“En la pintura –decía
Gauguin- se tiene que buscar más la sugestión que la descripción”. Y este cuadro, que titula El Cristo amarillo, a mí me sugestiona. No sé si será por las
reminiscencias que tiene con los amarillos de los girasoles, de algún autorretrato
o de El sembrador de Van Gogh o puede
que sea por la simplicidad de los trazos y los fuertes contrastes cromáticos. El
mismo Gauguin reconoce el poder emocional del color cuando se utiliza para
sugerir la emoción en el observador.
Con este trabajo,
Gauguin tira por la borda mucho lastre y sin ataduras comienza un camino de
libertad creativa en continua búsqueda del paraíso perdido. Atrás queda el
Impresionismo y, allá lejos en el futuro incierto, el Fauvismo. Y en medio,
está la materialización del Cristo policromado del siglo XVII de Trémalo. Una
especie de intento por liberarse de la civilización y adentrarse en los mundos
rurales bretones. Admiro que en él, poco a poco, se produzca la metamorfosis
del salvaje: de la falsedad a la
autenticidad, del progreso a la ingenuidad, de las complicaciones familiares a
la simplicidad selvática, de captar el momento al simbolismo de la realidad
donde se consigue esa unión del arte con la vida. Esa unión provoca que la obra
del autor vaya evolucionando a la par que su vida: por ejemplo, igual que Paul
se libera de su familia, de su país, de tantas ataduras, su color también se
libera de esa dependencia que tiene con los objetos, el color avasalla a la
forma y a los convencionalismos, y triunfa por encima de todo.
Subrayo de esta obra su
sintetismo. Este cuadro sintetiza lo sacro y lo profano, el Románico con el
arte japonés, el color y la forma, el color antinatural con el vivo color
expresivo, la claridad de lo representado con el misterio de la visión, el
simbolismo con la búsqueda plástica, el catolicismo tradicional con los
rituales ancestrales, la síntesis del hombre y la naturaleza. En el fondo es lo
que se busca: síntesis.
El Cristo tiene los
rasgos de Gauguin. Este cristo-gauguin es también ese hombre que salta el muro
en medio del lienzo, dicen que por evasión; puede que sea por evasión, pero de
la civilización, de los caminos trillados, para andar en continuo ensayo: del
amarillo al naranja tahitiano, del crucifijo al ritual pagano. Aquí también hay
síntesis. Gauguin fue un revolucionario como el Cristo que pinta, que son
capaces de romper hasta con sus orígenes: si Cristo tiene que purificar el
templo a base de latigazos a los comerciantes, Gauguin tampoco tiene problema
en buscar el predominio del color aunque tenga que pintar un Cristo de
amarillo, cuando este color puede representar la envidia, la falta de
sinceridad o la hostilidad. Eso es provocación. Pero es que toda ruptura tiene que
ser así, aunque duela como los latigazos.

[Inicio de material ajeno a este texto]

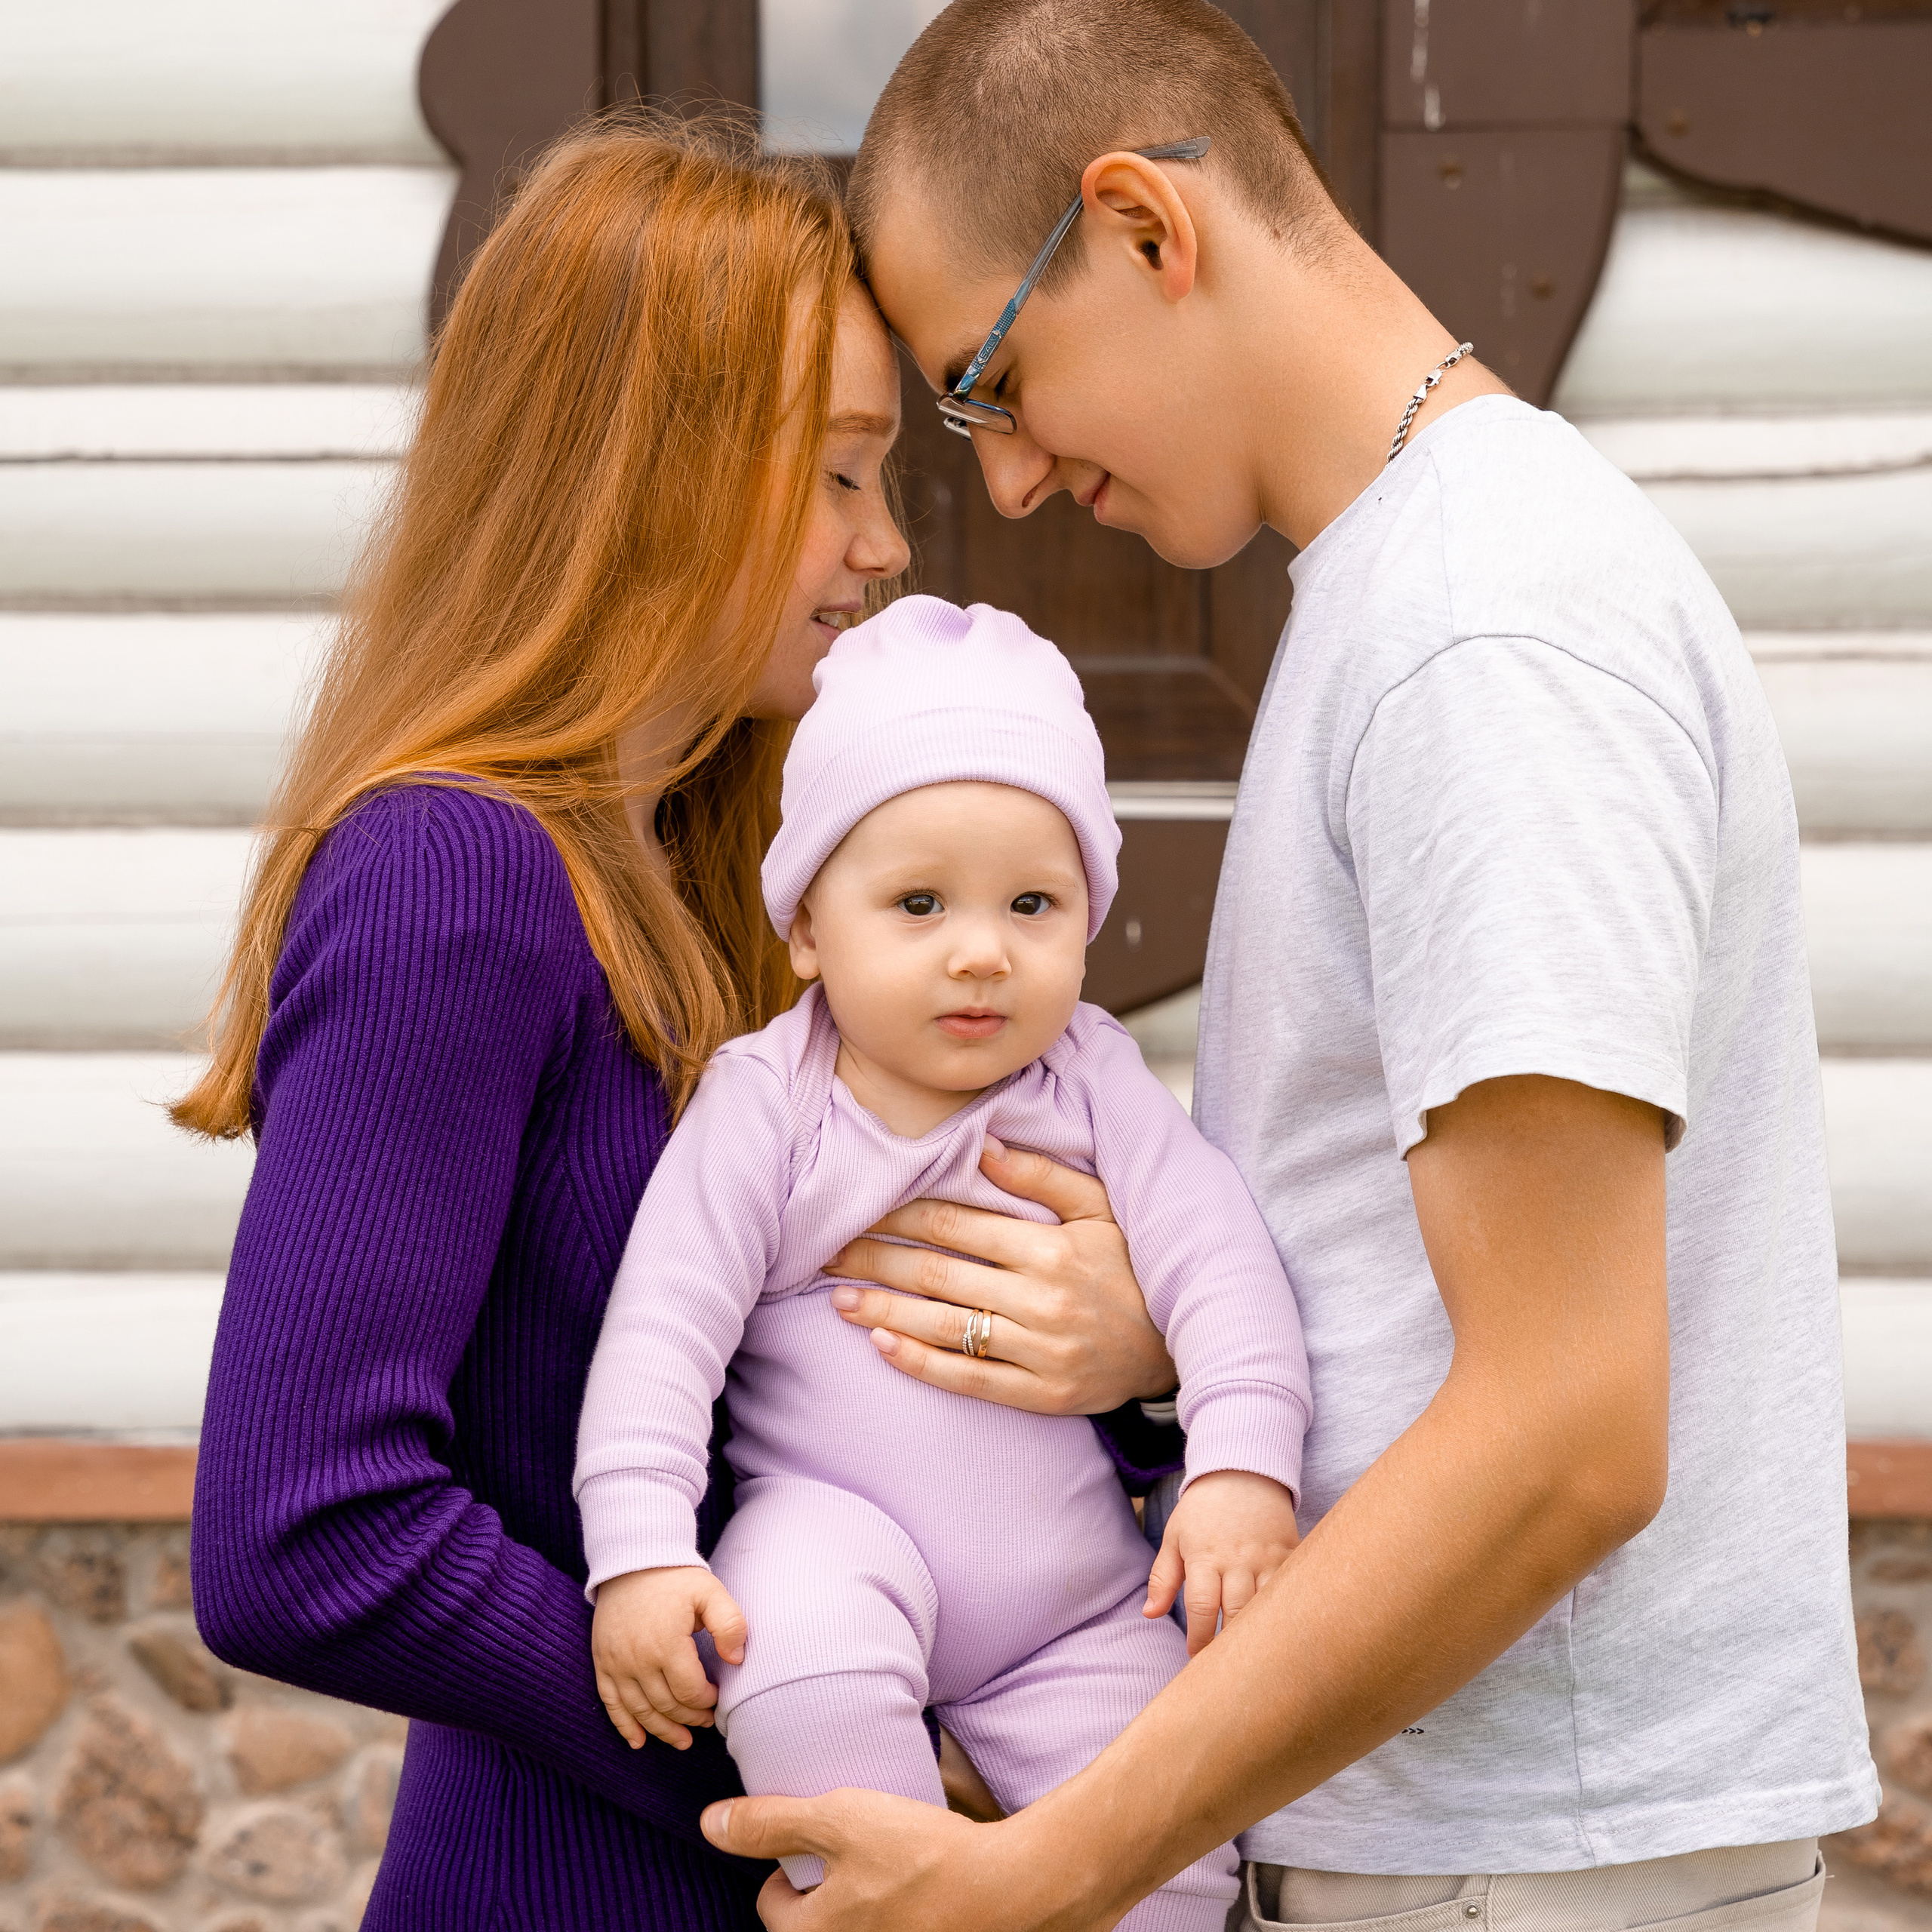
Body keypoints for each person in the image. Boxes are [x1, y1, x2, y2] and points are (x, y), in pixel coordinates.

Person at [698, 2, 1881, 1926]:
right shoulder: (1410, 591)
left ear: (1145, 226)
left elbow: (1565, 1429)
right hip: (1479, 1842)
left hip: (1527, 1860)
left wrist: (1052, 1865)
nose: (1005, 484)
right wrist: (1179, 1332)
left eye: (992, 382)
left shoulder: (1479, 637)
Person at [174, 115, 1183, 1931]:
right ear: (652, 472)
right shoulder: (449, 878)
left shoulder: (742, 884)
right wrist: (810, 1769)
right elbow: (303, 1529)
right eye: (840, 473)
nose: (885, 545)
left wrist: (1130, 1357)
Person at [574, 595, 1310, 1925]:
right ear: (809, 928)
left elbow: (1223, 1268)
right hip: (834, 1531)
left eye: (1034, 903)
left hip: (1077, 1604)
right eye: (919, 903)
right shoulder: (770, 1101)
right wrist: (637, 1554)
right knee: (790, 1660)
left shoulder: (1093, 1079)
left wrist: (1241, 1469)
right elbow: (663, 1333)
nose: (982, 951)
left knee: (1171, 1825)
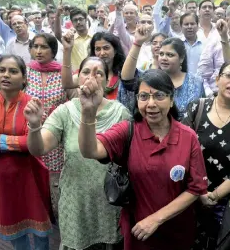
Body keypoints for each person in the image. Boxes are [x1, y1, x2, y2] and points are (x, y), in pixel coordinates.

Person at [78, 69, 208, 250]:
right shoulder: (128, 131)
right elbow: (90, 150)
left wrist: (156, 218)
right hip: (138, 234)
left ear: (171, 100)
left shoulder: (188, 137)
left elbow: (196, 189)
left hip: (178, 234)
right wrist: (88, 112)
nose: (151, 103)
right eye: (144, 96)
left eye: (159, 96)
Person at [24, 56, 130, 250]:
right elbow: (38, 148)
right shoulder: (65, 111)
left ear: (107, 81)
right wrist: (34, 125)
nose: (92, 77)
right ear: (78, 77)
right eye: (86, 72)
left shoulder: (120, 113)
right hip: (76, 198)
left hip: (110, 200)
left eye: (99, 73)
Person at [182, 58, 230, 250]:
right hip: (190, 197)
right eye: (229, 75)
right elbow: (182, 153)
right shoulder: (196, 107)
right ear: (217, 79)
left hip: (228, 203)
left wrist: (215, 195)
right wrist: (199, 192)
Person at [0, 55, 52, 249]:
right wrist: (7, 146)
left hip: (30, 175)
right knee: (16, 234)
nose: (6, 75)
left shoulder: (33, 105)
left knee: (40, 230)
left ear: (24, 78)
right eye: (2, 70)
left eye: (13, 71)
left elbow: (31, 144)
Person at [25, 33, 73, 221]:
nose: (38, 51)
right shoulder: (26, 71)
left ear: (53, 50)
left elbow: (74, 97)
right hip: (32, 132)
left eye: (44, 47)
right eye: (35, 46)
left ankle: (59, 214)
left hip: (57, 136)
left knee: (57, 180)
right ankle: (39, 212)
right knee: (34, 177)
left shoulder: (63, 72)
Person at [121, 31, 205, 118]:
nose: (164, 58)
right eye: (161, 54)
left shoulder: (196, 82)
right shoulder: (151, 78)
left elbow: (201, 113)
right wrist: (137, 43)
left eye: (170, 55)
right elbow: (127, 78)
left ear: (181, 58)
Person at [61, 31, 127, 101]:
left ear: (115, 50)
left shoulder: (124, 73)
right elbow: (66, 84)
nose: (102, 53)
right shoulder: (86, 73)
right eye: (98, 49)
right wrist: (67, 50)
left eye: (106, 48)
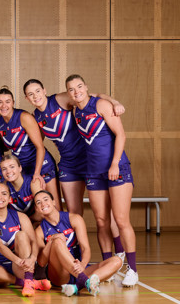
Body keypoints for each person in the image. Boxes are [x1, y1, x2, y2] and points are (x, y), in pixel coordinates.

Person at [66, 74, 138, 287]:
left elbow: (121, 135)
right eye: (71, 89)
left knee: (122, 219)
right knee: (101, 221)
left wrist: (115, 163)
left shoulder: (101, 105)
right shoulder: (75, 109)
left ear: (86, 87)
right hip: (93, 171)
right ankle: (109, 265)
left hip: (117, 168)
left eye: (79, 86)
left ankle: (132, 269)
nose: (76, 91)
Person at [23, 78, 125, 216]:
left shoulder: (60, 99)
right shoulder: (36, 117)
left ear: (44, 91)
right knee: (74, 213)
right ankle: (75, 238)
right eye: (30, 94)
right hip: (68, 165)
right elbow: (37, 144)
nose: (35, 96)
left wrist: (115, 102)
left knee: (106, 215)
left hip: (89, 160)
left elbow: (95, 96)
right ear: (27, 98)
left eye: (37, 91)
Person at [34, 190, 123, 296]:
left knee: (117, 261)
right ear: (37, 209)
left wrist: (83, 264)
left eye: (45, 200)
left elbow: (85, 248)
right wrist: (51, 240)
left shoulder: (74, 219)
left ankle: (77, 286)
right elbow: (41, 262)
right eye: (38, 203)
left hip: (79, 268)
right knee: (57, 241)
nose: (43, 204)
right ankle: (85, 281)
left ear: (54, 202)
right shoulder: (39, 231)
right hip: (60, 275)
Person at [0, 183, 51, 297]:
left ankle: (28, 279)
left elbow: (33, 242)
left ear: (10, 198)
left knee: (21, 235)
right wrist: (18, 261)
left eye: (4, 194)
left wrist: (32, 258)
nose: (0, 197)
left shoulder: (21, 217)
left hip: (20, 267)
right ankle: (26, 282)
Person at [0, 87, 60, 206]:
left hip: (42, 166)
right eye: (0, 102)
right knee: (35, 208)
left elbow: (40, 147)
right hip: (23, 170)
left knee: (54, 205)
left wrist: (37, 172)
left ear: (13, 103)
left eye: (7, 101)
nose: (4, 105)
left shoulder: (24, 117)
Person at [0, 152, 42, 222]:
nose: (8, 171)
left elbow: (42, 212)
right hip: (17, 224)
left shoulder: (33, 182)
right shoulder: (3, 187)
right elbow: (2, 215)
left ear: (20, 168)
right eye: (4, 169)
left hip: (36, 221)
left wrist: (26, 222)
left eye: (12, 167)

Este Cristo, con rasgos de Gauguin, volverá a aparecer en Autorretrato con el Cristo amarillo, allí aparece como en una
especie de tríptico que forma con el autorretrato del pintor y el jarrón con su
figura. No son tres personas en una como la Trinidad, sino una especie de tres
manifestaciones de la misma persona: es la lucha artística del salvaje, su
combate estético hecho símbolo.
En esta obra, descubro
un artista con un genio místico primitivo que busca la mística de lo natural,
de las zonas vírgenes, de los paraísos primigenios, de la inocencia primera. Y
así, este Cristo civilizado por el catolicismo se convierte para Gauguin en un
sol adorado por silvestres bretonas en medio del campo.